Yo no gozaba allí; pero estaba mejor que en otras partes, porque allí al menos veía claro, y no estaba obligado a fingir ni a violentarme.
Adelantaba yo maquinalmente a lo largo de una calle.
Aquella calle era corcobada de configuración y ciega de luces.
Hacía un frío de cuarenta grados y nevaba.
De repente brilló una luz a lo lejos, y un cuerpo humano proyectó sobre la pared una gigantesca sombra.
Y, sin embargo, lo que producía aquella sombra gigantesca era una niña.
Aquella niña era una trapera.
Iba sola, y la acompañaba un perro.
Yo llevaba en la boca un cigarro sin encender, y con intención de encenderle me dirigí a la trapera.
La muchacha tenía muy poca ropa, y el perro muchas lanas.
Sin embargo, la muchacha parecía resistir admirablemente el frío, y el perro tiritaba.
La muchacha cantaba a media voz, sin duda por temor de interrumpir con su canto el sueño de los vecinos, y revolvía los montones de despojos con su gancho, buscando trapos que, cuando encontraba, arrojaba en la cesta.
Al acercarme, el perro gruñó y adelantó hacia mí de una manera amenazadora.
La muchacha entonces me miró y seguidamente llamó a su perro.
– ¡Eh! ¡quieto, Mustafá! le dijo, dejándome oír una voz infantil y fresca, al par que armoniosa y grave: ¿no ves que es un caballero?
El perro retrocedió, y yo me acerqué más.
La muchacha me miró de nuevo.
Hay miradas que son una historia.
Hay miradas que son un poema.
Hay miradas que son una sátira.
Hay miradas que dilatan el alma.
Hay las por el contrario que la comprimen.
La mirada de la traperita me refirió una historia muy sencilla.
La historia de una vida de sufrimiento.
La mirada de la traperita fue un poema que podía haberse reducido a estas dos palabras:
«Sufro y espero.»
Estas dos palabras son la historia del género humano.
Sufrir y esperar.
¿Qué sufría aquella niña?
La pobreza con todas sus consecuencias, acaso.
¿Qué esperaba?
¡Quién sabe lo que puede esperar una criatura!
La muchacha era toda ojos: unos hermosísimos, rasgados y elocuentes ojos negros.
Aquellos ojos se descataban de una manera enérgica, y parecían más grandes y más negros que lo que lo eran en realidad, sobre un semblante flaco, muy pálido, muy triste.

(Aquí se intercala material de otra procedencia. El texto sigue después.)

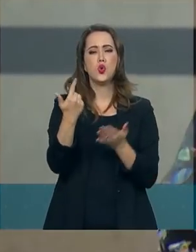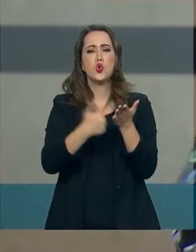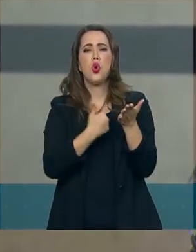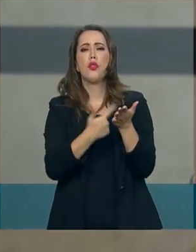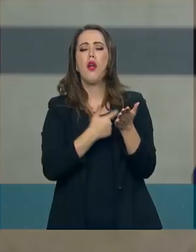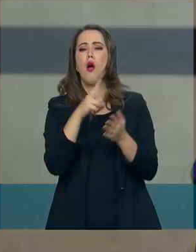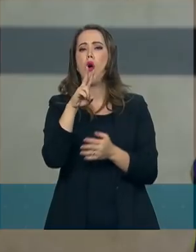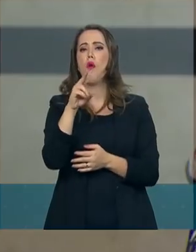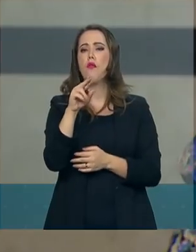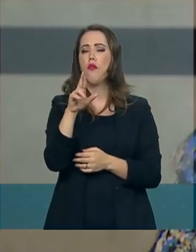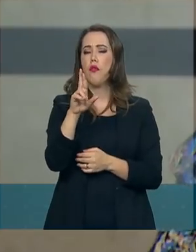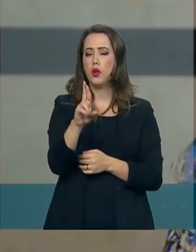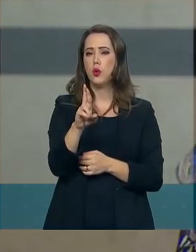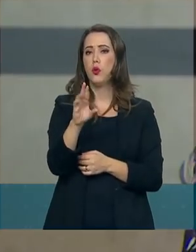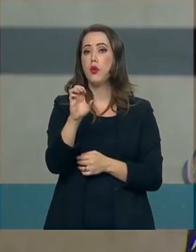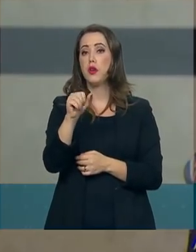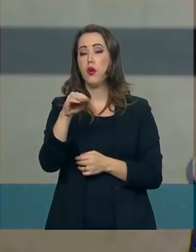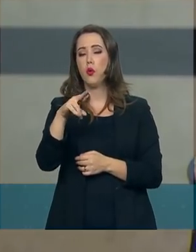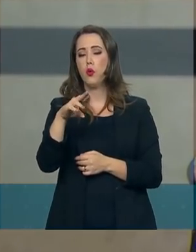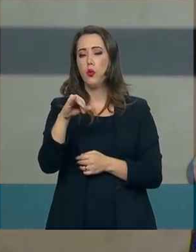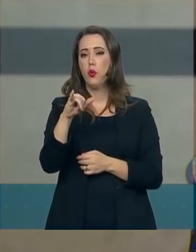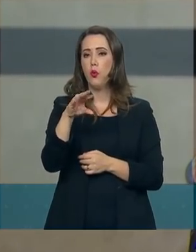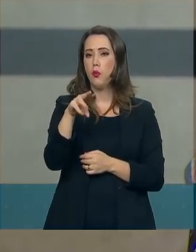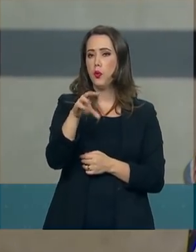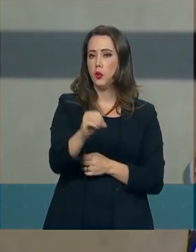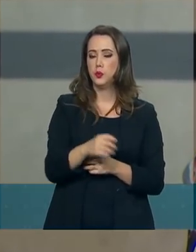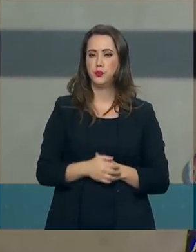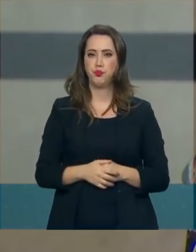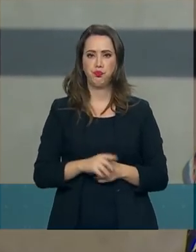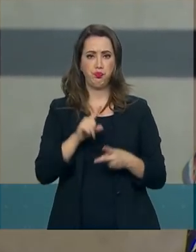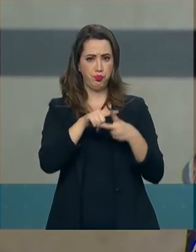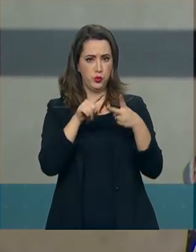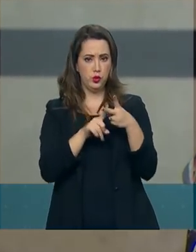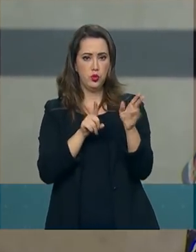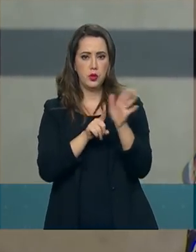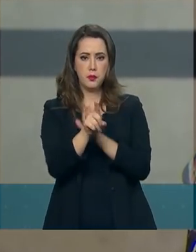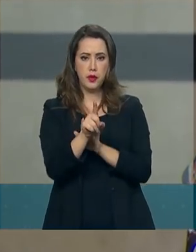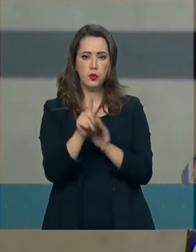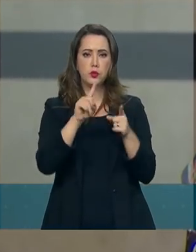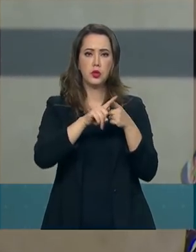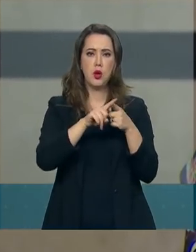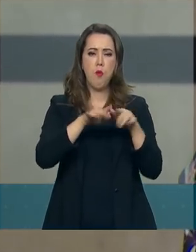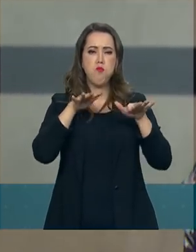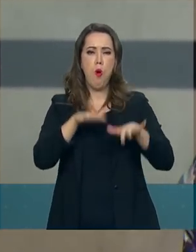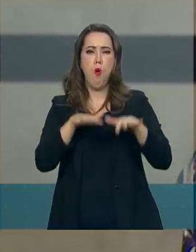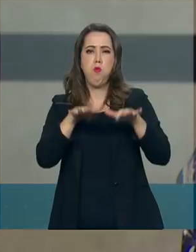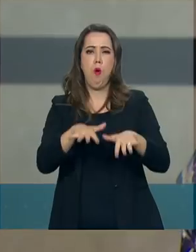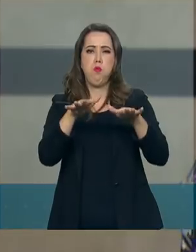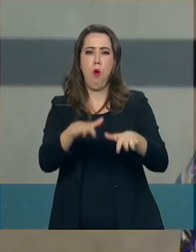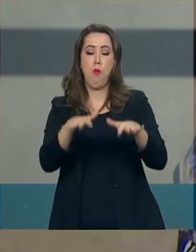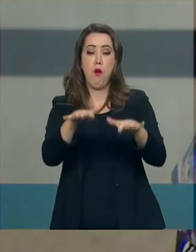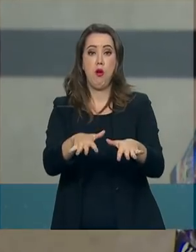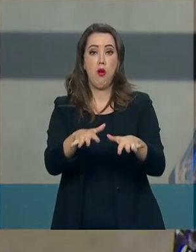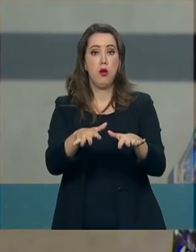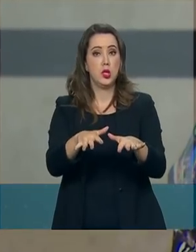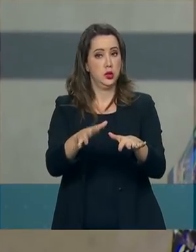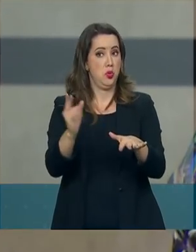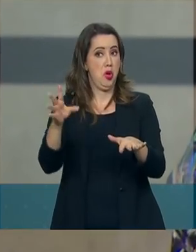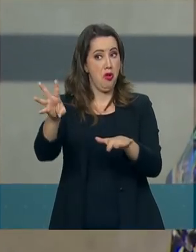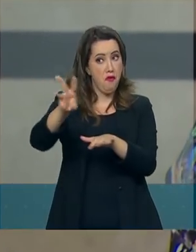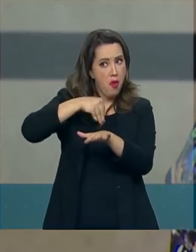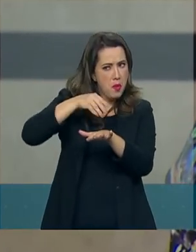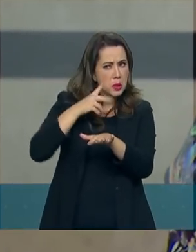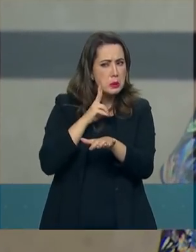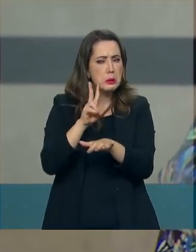Eu tenho duas perguntas. Em relação às manifestações, a informação que a gente teve é que o presidente hoje, na reunião ministerial,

A pesar de la tristeza de aquel semblante, los ojos sonreían, pero con la triste sonrisa de la resignación.
Su mirada dilató mi alma, la hizo aspirar una pasión pura.

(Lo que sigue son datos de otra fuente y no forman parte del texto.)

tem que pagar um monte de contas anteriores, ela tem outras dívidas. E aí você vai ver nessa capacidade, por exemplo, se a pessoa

Yo creo que fue compasión hacia aquella niña lo que me hizo sentir su mirada.
Y a más de la compasión un no sé qué misterioso, que no era amor ni deseo porque ni deseo ni amor podía inspirarme aquella pobre criatura.
Sin embargo, han pasado doce años desde que la vi la primera vez, y aún no he podido olvidar su primera mirada.
Me sonrío con ella como se sonríe a un hermano querido.
Me dio paz con su mirada en el alma.
Han caído dos lágrimas sobre el papel.
Siempre que las lágrimas asoman a mis ojos tiemblo de miedo.
Porque cuando mis ojos se arrasan, me sobreviene al poco tiempo uno de esos horribles ataques, en que no pudiendo resistir lo íntimo del dolor de mi corazón, grito y me revuelco, y me destrozo: y entonces vienen las ligaduras y el lecho de tormento y el horrible casco de nieve.
¡Me creen loco!
Es necesario pues olvidar, procurar olvidar; secar las lágrimas y esconder estas memorias.
La miré frente a frente, y ella me miró durante algunos segundos con una curiosidad infantil.
– Encienda usted, caballero, me dijo, levantando su farol y abriéndole.
Encendí mi cigarro.
Luego volví a mirar a la traperita que cerró el farol y se puso a rebuscar de nuevo con su gancho.
Yo, no sé por qué, permanecía inmóvil junto a ella.
– ¿Cuánto ganas buscando trapos? la dije.